Is your feature request related to a problem? Please describe.
For when you need to find a specific message buried behind a bunch of others.
Describe the solution you'd like
Add a search button + a shortcut key (ctrl + F) to be able to find an SMS within a conversation and maybe also from all of them at the same time (ctrl + shift + F).
System Details :
I'll have a look at this :) We can't really use a proper database, so it might be prohibitively slow to do.
I feared that :/ wouldn't you be able to refactor the code so that you use a database and then query the messages from there for the SMS app?
Yep, but it would require pulling in libgom, which isn't a standard library or very well maintained.
Last time we required extra libraries for things, it caused more confusion and problems than it really helped with, unfortunately.
(He's understating, it was a complete nightmare.)
This is also going to be limited to whatever history is actually available to GSConnect, no? It's not like it can run device-side queries against the full SMS history, it's just the local data.
I'm not that familiar with the SMS plugin since it doesn't work for me (frickin' Samsung), and it wasn't immediately clear from the code (I didn't look very hard) — how much of the device's messaging history is actually available? Does GSConnect get a full mirror up front, or is data for an individual conversation only retrieved on demand?
(He's understating, it was a complete nightmare.)
That's true :D
I'm not that familiar with the SMS plugin since it doesn't work for me (frickin' Samsung)
This may be changing, as someone has apparently got it working on a Huawei device, but it's unclear if that will fix it for Samsung yet or if that will need special treatment. The big blocker here is that the main SMS guy Simon just doesn't have a broken Samsung phone to test with.
how much of the device's messaging history is actually available?
We actually sync it all, since it comes in chunks of conversations that are each received in a unique thread (that is a task thread for each packet over the network). So it's not really blocking our main thread, and new messages after that are tiny by comparison. Basically what happens is the Android app dumps named columns from a sqlite database into JSON packets.
Because we don't have a real database it usually ends up cached in memory, otherwise we'd be doing a lot of disk I/O and it would probably be better not to cache at all. This is usually okay though, because contrary to popular belief JavaScript engines are pretty good at compressing objects when they share a common structure.

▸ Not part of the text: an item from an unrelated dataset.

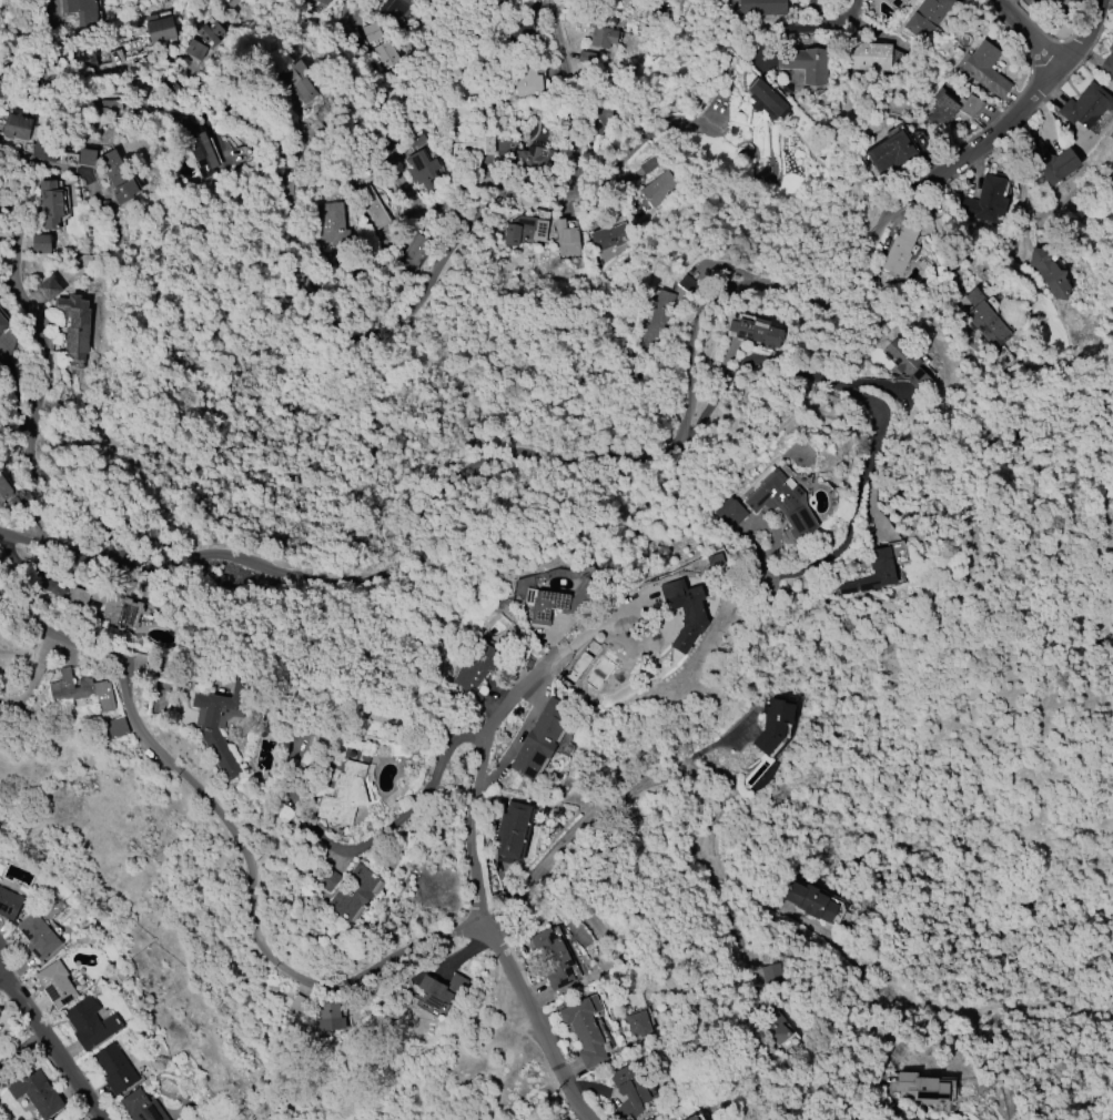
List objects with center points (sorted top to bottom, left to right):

The problem is really one of scaling; if you have a very large message history we're going to loop through tens of thousands of messages probably with a Regex. While we can use JS or GLib async features to prevent blocking the main loop, ultimately we'd probably end up starving the event loop anyways with all the pending events. That either means hitting the GC hard as each event resolves and gets collected, or holding a ref on each until we're done; so memory vs CPU trade-off. This is actually the same blocker for the multiplex bluetooth backend.
The only reason I marked this as a maybe, is there are obviously tricks we can use to do a little better than just blindly firing off thousands of GSources. We could search messages asynchronously, but in synchronous batches of a few hundred, and we could cache those initial results and do sub-searches as the search terms are refined (eg. som...ethin...g). I'm just skeptical that it's really going to work out; JSON is really not a database and single-threaded JavaScript just doesn't hack these situations well.

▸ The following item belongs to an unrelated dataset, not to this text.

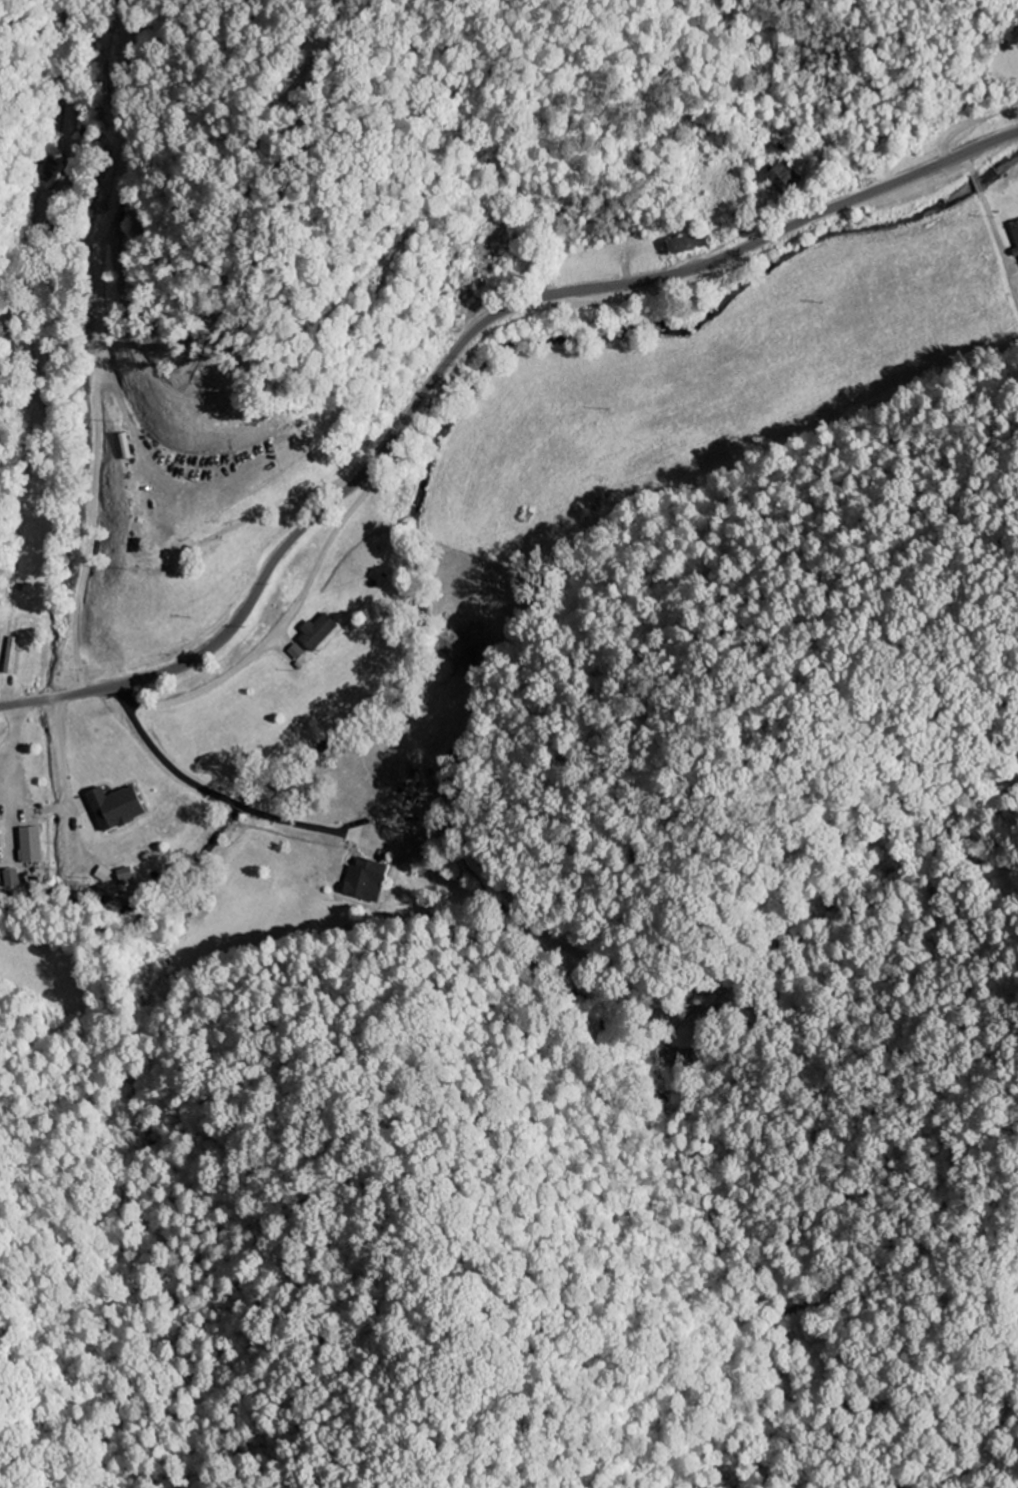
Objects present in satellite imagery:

This _may_ be changing, as someone has apparently got it working on a Huawei device, but it's unclear if that will fix it for Samsung yet or if that will need special treatment. The big blocker here is that the main SMS guy Simon just doesn't have a broken Samsung phone to test with.
Yeah, I came to the conclusion that rooting my GxS6 was the path of madness, and never even tried. My old GxS4 was not only rooted, but running a community Android build, and that was no big deal. But they've gotten pretty excessively locked down since then.

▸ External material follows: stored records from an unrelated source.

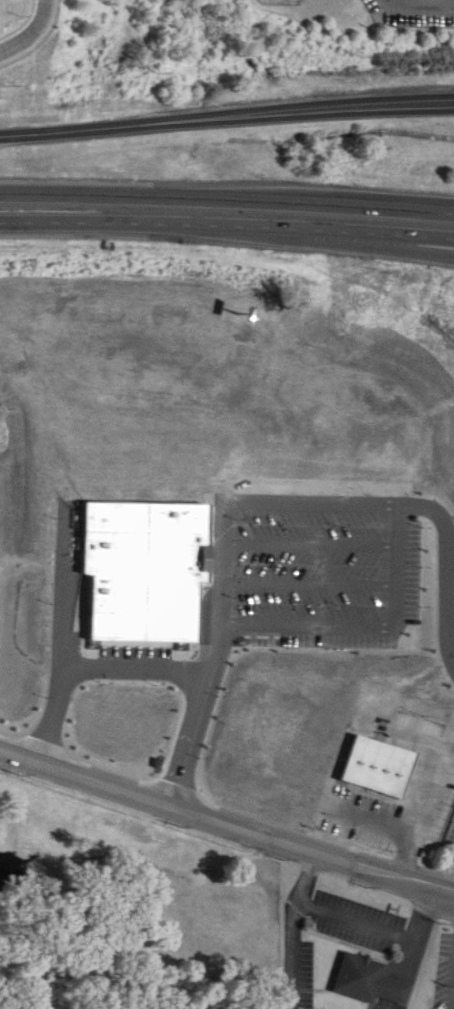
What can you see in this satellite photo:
road: (28, 28)
road: (226, 105)
road: (227, 196)
road: (227, 230)
road: (380, 245)
road: (398, 577)
road: (157, 671)
building: (372, 753)
road: (426, 803)
road: (226, 814)
road: (362, 915)
building: (370, 983)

I have a _Verizon_ Galaxy S6 he could just have, since I'm on Sprint and have no use for it, plus it came to me free anyway.1 But I don't know how useful it would be — even the bootloader is locked up tight as a drum. Though, apparently it is still possible to root them.
I don't think there's much reason to keep this as a maybe, since we're caching everything in memory currently. No ETA, but consider this an accepted feature request.